::: TASK DATA

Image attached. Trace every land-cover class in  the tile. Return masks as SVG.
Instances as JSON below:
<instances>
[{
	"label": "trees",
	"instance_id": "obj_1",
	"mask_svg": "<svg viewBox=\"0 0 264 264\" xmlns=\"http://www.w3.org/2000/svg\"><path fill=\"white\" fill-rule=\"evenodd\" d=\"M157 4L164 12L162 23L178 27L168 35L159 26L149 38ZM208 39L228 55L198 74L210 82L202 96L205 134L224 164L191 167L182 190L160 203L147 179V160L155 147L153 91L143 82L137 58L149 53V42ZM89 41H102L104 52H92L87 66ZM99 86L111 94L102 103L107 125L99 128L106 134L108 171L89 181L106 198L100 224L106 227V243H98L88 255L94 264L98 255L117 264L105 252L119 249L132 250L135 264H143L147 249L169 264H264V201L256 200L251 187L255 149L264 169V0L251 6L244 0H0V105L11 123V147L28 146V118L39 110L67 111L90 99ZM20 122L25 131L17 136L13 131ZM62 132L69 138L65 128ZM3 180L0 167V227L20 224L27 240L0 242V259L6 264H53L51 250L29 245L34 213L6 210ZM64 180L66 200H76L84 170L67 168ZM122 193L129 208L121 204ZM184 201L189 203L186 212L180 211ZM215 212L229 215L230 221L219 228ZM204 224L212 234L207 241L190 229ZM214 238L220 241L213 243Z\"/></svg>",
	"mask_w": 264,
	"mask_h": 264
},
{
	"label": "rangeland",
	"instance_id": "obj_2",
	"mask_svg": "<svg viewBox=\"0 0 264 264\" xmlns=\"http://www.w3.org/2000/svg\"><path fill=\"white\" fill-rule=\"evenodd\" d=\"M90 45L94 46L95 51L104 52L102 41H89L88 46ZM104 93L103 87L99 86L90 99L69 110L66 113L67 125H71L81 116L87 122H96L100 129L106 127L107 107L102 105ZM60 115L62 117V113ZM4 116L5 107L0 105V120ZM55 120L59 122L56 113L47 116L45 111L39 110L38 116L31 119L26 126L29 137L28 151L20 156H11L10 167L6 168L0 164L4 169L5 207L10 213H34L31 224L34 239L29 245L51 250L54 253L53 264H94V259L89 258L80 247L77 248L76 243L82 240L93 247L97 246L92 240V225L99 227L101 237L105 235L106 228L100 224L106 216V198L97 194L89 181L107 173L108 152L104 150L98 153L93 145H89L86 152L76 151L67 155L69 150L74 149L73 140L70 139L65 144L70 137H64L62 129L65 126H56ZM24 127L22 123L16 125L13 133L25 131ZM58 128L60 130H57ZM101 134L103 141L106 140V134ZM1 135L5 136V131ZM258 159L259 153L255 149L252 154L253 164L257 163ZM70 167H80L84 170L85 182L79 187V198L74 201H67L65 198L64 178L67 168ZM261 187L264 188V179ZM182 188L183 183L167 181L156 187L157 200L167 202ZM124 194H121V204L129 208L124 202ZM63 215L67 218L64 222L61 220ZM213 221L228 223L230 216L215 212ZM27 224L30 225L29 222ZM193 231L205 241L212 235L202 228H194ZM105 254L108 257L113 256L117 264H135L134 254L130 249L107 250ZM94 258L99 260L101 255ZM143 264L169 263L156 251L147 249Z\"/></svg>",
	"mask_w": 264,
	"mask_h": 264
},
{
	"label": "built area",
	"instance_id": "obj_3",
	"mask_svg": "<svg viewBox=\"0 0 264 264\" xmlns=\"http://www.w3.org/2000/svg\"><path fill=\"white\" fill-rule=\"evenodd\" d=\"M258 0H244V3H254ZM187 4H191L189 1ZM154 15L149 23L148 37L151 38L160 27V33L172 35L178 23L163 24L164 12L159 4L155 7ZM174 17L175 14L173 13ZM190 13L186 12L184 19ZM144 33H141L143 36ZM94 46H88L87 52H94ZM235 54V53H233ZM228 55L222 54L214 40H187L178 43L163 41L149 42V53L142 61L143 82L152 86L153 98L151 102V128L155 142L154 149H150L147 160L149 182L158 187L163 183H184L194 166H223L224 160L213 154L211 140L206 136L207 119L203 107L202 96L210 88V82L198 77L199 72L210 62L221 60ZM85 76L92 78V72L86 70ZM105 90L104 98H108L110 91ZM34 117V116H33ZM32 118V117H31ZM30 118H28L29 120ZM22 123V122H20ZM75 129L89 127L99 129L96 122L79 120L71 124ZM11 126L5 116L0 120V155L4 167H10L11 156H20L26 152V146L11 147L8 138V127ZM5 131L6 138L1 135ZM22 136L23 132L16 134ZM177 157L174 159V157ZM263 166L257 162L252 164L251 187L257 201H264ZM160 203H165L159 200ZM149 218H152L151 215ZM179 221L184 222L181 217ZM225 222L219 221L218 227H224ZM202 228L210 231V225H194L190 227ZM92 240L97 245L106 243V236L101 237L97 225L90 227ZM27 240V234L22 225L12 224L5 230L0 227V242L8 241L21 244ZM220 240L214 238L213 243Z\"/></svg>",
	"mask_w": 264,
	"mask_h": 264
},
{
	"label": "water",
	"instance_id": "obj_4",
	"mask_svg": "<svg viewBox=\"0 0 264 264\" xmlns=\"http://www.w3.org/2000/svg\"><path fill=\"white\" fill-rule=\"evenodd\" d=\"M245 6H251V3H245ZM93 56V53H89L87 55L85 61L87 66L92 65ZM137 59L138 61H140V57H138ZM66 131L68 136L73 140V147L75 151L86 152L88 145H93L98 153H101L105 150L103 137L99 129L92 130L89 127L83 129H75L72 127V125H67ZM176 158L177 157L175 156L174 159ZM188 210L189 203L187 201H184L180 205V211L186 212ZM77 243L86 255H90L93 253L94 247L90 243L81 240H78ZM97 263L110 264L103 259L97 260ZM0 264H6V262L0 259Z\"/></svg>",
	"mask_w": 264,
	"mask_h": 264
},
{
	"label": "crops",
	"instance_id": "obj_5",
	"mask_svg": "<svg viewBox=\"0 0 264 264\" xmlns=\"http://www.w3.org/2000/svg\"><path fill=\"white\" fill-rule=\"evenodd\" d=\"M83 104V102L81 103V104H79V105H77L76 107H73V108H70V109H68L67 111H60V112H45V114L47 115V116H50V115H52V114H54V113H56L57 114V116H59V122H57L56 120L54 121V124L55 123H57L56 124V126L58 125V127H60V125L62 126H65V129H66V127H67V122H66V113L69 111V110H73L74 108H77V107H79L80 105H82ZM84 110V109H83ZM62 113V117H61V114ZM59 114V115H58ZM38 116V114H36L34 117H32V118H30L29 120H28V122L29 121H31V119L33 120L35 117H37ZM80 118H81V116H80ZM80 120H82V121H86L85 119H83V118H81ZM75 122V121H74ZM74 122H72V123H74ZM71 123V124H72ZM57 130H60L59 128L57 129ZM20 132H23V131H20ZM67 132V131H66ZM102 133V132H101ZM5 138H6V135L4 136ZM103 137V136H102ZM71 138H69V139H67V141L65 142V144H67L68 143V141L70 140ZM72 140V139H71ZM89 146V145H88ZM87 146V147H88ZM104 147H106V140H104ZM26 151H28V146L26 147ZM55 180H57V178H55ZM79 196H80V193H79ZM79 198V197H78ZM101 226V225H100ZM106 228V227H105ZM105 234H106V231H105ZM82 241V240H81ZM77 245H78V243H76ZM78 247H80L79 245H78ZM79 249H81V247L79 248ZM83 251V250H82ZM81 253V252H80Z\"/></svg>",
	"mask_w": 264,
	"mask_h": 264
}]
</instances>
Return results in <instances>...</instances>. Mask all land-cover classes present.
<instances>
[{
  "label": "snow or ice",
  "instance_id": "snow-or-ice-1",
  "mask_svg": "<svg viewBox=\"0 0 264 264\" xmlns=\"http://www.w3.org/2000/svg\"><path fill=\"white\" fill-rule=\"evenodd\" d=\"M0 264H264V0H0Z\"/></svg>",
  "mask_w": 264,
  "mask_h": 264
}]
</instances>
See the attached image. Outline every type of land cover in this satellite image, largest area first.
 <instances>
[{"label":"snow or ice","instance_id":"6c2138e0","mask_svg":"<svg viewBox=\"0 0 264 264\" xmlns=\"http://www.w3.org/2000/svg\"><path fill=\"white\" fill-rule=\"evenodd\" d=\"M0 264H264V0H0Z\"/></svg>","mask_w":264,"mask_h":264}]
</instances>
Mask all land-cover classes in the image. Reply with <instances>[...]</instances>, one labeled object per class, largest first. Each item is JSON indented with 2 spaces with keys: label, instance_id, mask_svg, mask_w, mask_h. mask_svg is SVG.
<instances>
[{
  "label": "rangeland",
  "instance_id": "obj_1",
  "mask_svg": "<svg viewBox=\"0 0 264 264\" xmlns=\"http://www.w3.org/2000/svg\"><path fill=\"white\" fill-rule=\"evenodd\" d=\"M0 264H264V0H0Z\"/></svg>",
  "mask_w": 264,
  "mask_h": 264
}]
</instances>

::::::

### JOB
From the listing above, pull out each line that contains the word "first" and copy it in full.

### EXPECTED ANSWER
See the attached image. Outline every type of land cover in this satellite image, largest area first.
Mask all land-cover classes in the image. Reply with <instances>[...]</instances>, one labeled object per class, largest first. Each item is JSON indented with 2 spaces with keys: label, instance_id, mask_svg, mask_w, mask_h. mask_svg is SVG.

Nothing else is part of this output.